■ Document segment
GAO: CMS must assess, strengthen documentation requirements and medical reviews to address $23 billion in improper payments

April 3, 2019
Medicare Web

Insufficient documentation led to approximately $23 billion in improper Medicare payments in fiscal year (FY) 2017, the Government Accountability Office (GAO) said in a March 27 report. GAO recommended that CMS assess and strengthen documentation requirements and medical reviews to more effectively prevent improper payments.

Insufficient documentation made up 64% the estimated improper payments to Medicare in FY 2017, according to the report. In addition, providers often ignore multiple requests to provide additional documentation. CMS’ contractors allow providers up to 75 days to submit documentation and will allow providers to submit late documentation up to the program’s cut-off date for claims. In FY 2017, Medicare contractors requested additional documentation for 22,815 claims out of a sample of 50,000. In 56% of those instances, the provider did not submit additional documentation to sufficiently support the claims.

The GAO recommends that CMS:

  • Institute a process to routinely assess and take necessary steps to ensure that Medicare and Medicaid documentation requirements are necessary and effective
  • Ensure that Medicaid medical reviews provide robust information about and result in corrective actions that effectively address the underlying causes of improper payments
  • Minimize the potential for Payment Error Rate Measurement (PERM) medical reviews to compromise fraud investigations
  • Address disincentives for state Medicaid agencies to notify PERM contractors of providers under fraud investigation

HHS concurred with all but the second recommendation.

■ Material provided

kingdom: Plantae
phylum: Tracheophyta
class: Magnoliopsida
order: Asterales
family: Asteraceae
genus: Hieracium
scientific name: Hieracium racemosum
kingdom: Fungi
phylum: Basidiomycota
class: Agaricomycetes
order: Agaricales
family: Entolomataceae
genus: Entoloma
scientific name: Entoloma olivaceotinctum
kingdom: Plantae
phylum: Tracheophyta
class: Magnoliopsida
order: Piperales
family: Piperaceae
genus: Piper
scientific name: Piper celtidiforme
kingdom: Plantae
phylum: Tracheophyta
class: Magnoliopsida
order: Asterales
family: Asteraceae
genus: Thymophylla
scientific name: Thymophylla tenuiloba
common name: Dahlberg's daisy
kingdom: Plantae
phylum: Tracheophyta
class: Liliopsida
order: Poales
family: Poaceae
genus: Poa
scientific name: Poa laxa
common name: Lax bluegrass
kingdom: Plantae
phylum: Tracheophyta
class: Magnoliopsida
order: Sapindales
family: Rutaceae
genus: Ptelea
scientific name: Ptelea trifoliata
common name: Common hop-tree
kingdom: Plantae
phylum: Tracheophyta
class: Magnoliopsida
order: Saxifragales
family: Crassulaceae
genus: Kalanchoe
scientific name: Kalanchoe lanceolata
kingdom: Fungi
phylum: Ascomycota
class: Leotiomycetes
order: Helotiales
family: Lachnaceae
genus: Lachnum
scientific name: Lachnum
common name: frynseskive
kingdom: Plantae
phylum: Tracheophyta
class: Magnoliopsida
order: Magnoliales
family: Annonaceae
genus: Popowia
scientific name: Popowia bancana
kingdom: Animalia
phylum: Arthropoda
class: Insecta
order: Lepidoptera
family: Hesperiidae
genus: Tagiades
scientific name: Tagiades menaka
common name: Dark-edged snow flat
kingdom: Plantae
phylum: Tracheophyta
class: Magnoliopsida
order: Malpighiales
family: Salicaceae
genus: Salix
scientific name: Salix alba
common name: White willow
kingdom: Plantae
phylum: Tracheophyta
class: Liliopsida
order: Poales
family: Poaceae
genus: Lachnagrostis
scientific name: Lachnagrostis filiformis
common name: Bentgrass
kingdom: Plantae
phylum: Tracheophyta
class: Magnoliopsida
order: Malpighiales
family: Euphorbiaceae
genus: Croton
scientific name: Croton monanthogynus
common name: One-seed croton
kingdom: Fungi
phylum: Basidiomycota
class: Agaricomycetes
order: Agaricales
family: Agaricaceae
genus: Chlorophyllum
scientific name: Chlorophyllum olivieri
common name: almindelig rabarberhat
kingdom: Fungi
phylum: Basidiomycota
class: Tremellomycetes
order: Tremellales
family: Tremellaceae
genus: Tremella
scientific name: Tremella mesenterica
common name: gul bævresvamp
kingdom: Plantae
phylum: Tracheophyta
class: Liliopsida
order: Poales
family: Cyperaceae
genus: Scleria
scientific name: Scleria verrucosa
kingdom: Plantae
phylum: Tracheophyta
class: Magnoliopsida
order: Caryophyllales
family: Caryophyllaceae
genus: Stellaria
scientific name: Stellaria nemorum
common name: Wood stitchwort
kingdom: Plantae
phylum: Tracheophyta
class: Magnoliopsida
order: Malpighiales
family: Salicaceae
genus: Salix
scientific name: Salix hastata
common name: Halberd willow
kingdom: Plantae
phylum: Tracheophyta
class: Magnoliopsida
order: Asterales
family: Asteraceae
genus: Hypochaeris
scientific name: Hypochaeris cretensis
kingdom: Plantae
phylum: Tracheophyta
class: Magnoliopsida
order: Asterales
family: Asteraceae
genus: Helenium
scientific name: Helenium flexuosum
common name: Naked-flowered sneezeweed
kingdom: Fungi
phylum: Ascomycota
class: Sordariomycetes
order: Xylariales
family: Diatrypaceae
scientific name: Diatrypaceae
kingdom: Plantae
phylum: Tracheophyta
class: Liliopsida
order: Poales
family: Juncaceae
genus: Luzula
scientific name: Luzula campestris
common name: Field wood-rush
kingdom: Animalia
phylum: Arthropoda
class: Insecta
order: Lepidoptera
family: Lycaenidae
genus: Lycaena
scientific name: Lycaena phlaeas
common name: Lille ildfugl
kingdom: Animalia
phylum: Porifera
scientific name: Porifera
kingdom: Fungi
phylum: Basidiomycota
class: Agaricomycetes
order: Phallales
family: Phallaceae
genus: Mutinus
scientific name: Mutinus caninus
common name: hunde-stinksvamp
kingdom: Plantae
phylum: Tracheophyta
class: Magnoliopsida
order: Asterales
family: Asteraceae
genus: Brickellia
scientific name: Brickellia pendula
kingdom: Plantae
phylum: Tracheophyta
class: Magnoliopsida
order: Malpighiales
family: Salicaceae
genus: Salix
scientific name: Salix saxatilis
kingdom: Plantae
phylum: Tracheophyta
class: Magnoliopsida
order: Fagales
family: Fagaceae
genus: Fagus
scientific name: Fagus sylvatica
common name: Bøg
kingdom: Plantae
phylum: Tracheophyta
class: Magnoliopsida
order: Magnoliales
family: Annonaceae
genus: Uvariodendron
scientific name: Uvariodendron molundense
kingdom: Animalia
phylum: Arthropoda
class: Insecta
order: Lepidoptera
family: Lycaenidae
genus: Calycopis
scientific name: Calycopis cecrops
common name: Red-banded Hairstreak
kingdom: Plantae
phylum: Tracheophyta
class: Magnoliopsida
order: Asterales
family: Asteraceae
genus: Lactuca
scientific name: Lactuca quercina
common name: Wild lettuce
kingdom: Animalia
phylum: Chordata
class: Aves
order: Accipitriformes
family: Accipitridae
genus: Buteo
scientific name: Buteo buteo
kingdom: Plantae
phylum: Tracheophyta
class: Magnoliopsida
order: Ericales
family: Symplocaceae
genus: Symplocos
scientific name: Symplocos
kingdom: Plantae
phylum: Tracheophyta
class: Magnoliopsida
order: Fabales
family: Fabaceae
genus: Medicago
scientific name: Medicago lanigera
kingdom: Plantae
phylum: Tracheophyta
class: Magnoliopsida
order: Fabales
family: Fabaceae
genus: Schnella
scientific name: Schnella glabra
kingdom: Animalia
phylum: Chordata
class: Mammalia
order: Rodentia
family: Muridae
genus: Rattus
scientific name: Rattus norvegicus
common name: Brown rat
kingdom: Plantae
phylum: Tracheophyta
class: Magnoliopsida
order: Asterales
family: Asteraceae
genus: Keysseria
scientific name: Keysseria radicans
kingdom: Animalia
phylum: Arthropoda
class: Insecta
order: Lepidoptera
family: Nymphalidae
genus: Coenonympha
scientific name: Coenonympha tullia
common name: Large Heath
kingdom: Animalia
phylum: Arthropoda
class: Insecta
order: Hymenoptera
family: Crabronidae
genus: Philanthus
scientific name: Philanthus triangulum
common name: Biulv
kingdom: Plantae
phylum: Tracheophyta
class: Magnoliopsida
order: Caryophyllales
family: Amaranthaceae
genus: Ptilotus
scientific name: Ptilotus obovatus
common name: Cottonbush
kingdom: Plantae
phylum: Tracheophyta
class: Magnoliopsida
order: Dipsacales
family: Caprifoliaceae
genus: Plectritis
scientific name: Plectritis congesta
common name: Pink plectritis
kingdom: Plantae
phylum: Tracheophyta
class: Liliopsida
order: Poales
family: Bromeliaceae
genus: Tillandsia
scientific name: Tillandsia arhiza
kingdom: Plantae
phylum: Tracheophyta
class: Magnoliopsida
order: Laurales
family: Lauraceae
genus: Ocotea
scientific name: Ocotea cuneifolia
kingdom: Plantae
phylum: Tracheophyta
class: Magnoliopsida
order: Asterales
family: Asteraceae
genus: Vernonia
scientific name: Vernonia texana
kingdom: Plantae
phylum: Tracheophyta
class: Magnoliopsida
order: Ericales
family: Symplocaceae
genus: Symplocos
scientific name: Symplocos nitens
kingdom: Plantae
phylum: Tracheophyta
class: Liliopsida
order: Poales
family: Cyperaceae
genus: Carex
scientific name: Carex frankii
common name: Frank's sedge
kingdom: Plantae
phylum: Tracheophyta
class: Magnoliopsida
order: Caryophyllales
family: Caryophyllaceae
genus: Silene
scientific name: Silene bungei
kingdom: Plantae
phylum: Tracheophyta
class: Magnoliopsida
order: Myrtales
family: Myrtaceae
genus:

■ Work request 1
Echo the GAO article word for word, starting with "Insufficient documentation led" and going on through "prevent improper payments.".
■ Work request 2
According to the GAO article, how many days do CMS' contractors allow providers to submit documentation?
■ Work request 3
What four recommendations does the GAO article say the GAO makes to CMS?
Rely only on the GAO article for everything here.

■ Your solution 1
Insufficient documentation led to approximately $23 billion in improper Medicare payments in fiscal year (FY) 2017, the Government Accountability Office (GAO) said in a March 27 report. GAO recommended that CMS assess and strengthen documentation requirements and medical reviews to more effectively prevent improper payments.

■ Your solution 2
Up to 75 days.

■ Your solution 3
- Institute a process to routinely assess and take necessary steps to ensure that Medicare and Medicaid documentation requirements are necessary and effective.
- Ensure that Medicaid medical reviews provide robust information about and result in corrective actions that effectively address the underlying causes of improper payments.
- Minimize the potential for Payment Error Rate Measurement (PERM) medical reviews to compromise fraud investigations.
- Address disincentives for state Medicaid agencies to notify PERM contractors of providers under fraud investigation.